-- What you will do --
Recast every line of the data below as a Markdown table with two columns, Number and Entry. Give each line its own row, numbered in sequence, and omit blank lines.

-- The data --
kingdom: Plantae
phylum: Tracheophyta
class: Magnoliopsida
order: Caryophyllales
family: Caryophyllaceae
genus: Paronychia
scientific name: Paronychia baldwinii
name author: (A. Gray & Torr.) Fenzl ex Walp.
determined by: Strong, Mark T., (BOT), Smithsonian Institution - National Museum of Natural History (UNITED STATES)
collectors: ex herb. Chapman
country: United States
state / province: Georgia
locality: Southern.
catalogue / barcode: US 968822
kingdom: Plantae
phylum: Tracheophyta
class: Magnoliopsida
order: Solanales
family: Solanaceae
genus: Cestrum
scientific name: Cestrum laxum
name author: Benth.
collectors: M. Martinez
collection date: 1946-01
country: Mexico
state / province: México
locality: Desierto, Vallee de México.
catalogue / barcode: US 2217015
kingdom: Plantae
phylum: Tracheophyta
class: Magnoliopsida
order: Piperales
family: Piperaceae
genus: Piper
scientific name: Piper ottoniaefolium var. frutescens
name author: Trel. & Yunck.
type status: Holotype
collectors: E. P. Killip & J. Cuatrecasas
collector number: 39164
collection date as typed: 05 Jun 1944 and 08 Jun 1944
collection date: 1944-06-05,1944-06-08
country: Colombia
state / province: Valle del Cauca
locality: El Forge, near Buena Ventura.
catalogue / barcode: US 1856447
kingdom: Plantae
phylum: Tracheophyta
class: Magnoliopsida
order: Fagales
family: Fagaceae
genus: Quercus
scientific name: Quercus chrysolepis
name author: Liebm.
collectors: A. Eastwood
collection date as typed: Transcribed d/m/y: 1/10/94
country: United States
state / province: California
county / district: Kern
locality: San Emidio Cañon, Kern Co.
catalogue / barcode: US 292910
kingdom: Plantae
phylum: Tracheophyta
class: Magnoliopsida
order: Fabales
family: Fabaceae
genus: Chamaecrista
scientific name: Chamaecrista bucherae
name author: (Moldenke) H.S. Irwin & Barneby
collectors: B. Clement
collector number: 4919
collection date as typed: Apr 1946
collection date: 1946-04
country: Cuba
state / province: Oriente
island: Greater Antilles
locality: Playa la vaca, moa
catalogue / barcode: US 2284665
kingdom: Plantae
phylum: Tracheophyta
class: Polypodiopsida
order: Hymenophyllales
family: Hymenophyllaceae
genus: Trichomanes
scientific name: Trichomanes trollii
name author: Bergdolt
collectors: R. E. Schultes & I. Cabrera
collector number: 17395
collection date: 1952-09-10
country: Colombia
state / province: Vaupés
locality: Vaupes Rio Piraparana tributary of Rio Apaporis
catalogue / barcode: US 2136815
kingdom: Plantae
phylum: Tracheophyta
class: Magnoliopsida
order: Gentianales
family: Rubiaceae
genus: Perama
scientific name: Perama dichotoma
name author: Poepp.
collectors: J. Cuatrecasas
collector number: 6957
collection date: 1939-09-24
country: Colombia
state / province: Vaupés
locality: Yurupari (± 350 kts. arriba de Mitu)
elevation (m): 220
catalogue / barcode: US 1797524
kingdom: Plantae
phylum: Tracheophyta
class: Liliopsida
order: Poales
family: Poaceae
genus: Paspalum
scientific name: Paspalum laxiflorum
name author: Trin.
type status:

-- Reply to the exercise --
| Number | Entry |
|---|---|
| 1 | kingdom: Plantae |
| 2 | phylum: Tracheophyta |
| 3 | class: Magnoliopsida |
| 4 | order: Caryophyllales |
| 5 | family: Caryophyllaceae |
| 6 | genus: Paronychia |
| 7 | scientific name: Paronychia baldwinii |
| 8 | name author: (A. Gray & Torr.) Fenzl ex Walp. |
| 9 | determined by: Strong, Mark T., (BOT), Smithsonian Institution - National Museum of Natural History (UNITED STATES) |
| 10 | collectors: ex herb. Chapman |
| 11 | country: United States |
| 12 | state / province: Georgia |
| 13 | locality: Southern. |
| 14 | catalogue / barcode: US 968822 |
| 15 | kingdom: Plantae |
| 16 | phylum: Tracheophyta |
| 17 | class: Magnoliopsida |
| 18 | order: Solanales |
| 19 | family: Solanaceae |
| 20 | genus: Cestrum |
| 21 | scientific name: Cestrum laxum |
| 22 | name author: Benth. |
| 23 | collectors: M. Martinez |
| 24 | collection date: 1946-01 |
| 25 | country: Mexico |
| 26 | state / province: México |
| 27 | locality: Desierto, Vallee de México. |
| 28 | catalogue / barcode: US 2217015 |
| 29 | kingdom: Plantae |
| 30 | phylum: Tracheophyta |
| 31 | class: Magnoliopsida |
| 32 | order: Piperales |
| 33 | family: Piperaceae |
| 34 | genus: Piper |
| 35 | scientific name: Piper ottoniaefolium var. frutescens |
| 36 | name author: Trel. & Yunck. |
| 37 | type status: Holotype |
| 38 | collectors: E. P. Killip & J. Cuatrecasas |
| 39 | collector number: 39164 |
| 40 | collection date as typed: 05 Jun 1944 and 08 Jun 1944 |
| 41 | collection date: 1944-06-05,1944-06-08 |
| 42 | country: Colombia |
| 43 | state / province: Valle del Cauca |
| 44 | locality: El Forge, near Buena Ventura. |
| 45 | catalogue / barcode: US 1856447 |
| 46 | kingdom: Plantae |
| 47 | phylum: Tracheophyta |
| 48 | class: Magnoliopsida |
| 49 | order: Fagales |
| 50 | family: Fagaceae |
| 51 | genus: Quercus |
| 52 | scientific name: Quercus chrysolepis |
| 53 | name author: Liebm. |
| 54 | collectors: A. Eastwood |
| 55 | collection date as typed: Transcribed d/m/y: 1/10/94 |
| 56 | country: United States |
| 57 | state / province: California |
| 58 | county / district: Kern |
| 59 | locality: San Emidio Cañon, Kern Co. |
| 60 | catalogue / barcode: US 292910 |
| 61 | kingdom: Plantae |
| 62 | phylum: Tracheophyta |
| 63 | class: Magnoliopsida |
| 64 | order: Fabales |
| 65 | family: Fabaceae |
| 66 | genus: Chamaecrista |
| 67 | scientific name: Chamaecrista bucherae |
| 68 | name author: (Moldenke) H.S. Irwin & Barneby |
| 69 | collectors: B. Clement |
| 70 | collector number: 4919 |
| 71 | collection date as typed: Apr 1946 |
| 72 | collection date: 1946-04 |
| 73 | country: Cuba |
| 74 | state / province: Oriente |
| 75 | island: Greater Antilles |
| 76 | locality: Playa la vaca, moa |
| 77 | catalogue / barcode: US 2284665 |
| 78 | kingdom: Plantae |
| 79 | phylum: Tracheophyta |
| 80 | class: Polypodiopsida |
| 81 | order: Hymenophyllales |
| 82 | family: Hymenophyllaceae |
| 83 | genus: Trichomanes |
| 84 | scientific name: Trichomanes trollii |
| 85 | name author: Bergdolt |
| 86 | collectors: R. E. Schultes & I. Cabrera |
| 87 | collector number: 17395 |
| 88 | collection date: 1952-09-10 |
| 89 | country: Colombia |
| 90 | state / province: Vaupés |
| 91 | locality: Vaupes Rio Piraparana tributary of Rio Apaporis |
| 92 | catalogue / barcode: US 2136815 |
| 93 | kingdom: Plantae |
| 94 | phylum: Tracheophyta |
| 95 | class: Magnoliopsida |
| 96 | order: Gentianales |
| 97 | family: Rubiaceae |
| 98 | genus: Perama |
| 99 | scientific name: Perama dichotoma |
| 100 | name author: Poepp. |
| 101 | collectors: J. Cuatrecasas |
| 102 | collector number: 6957 |
| 103 | collection date: 1939-09-24 |
| 104 | country: Colombia |
| 105 | state / province: Vaupés |
| 106 | locality: Yurupari (± 350 kts. arriba de Mitu) |
| 107 | elevation (m): 220 |
| 108 | catalogue / barcode: US 1797524 |
| 109 | kingdom: Plantae |
| 110 | phylum: Tracheophyta |
| 111 | class: Liliopsida |
| 112 | order: Poales |
| 113 | family: Poaceae |
| 114 | genus: Paspalum |
| 115 | scientific name: Paspalum laxiflorum |
| 116 | name author: Trin. |
| 117 | type status: |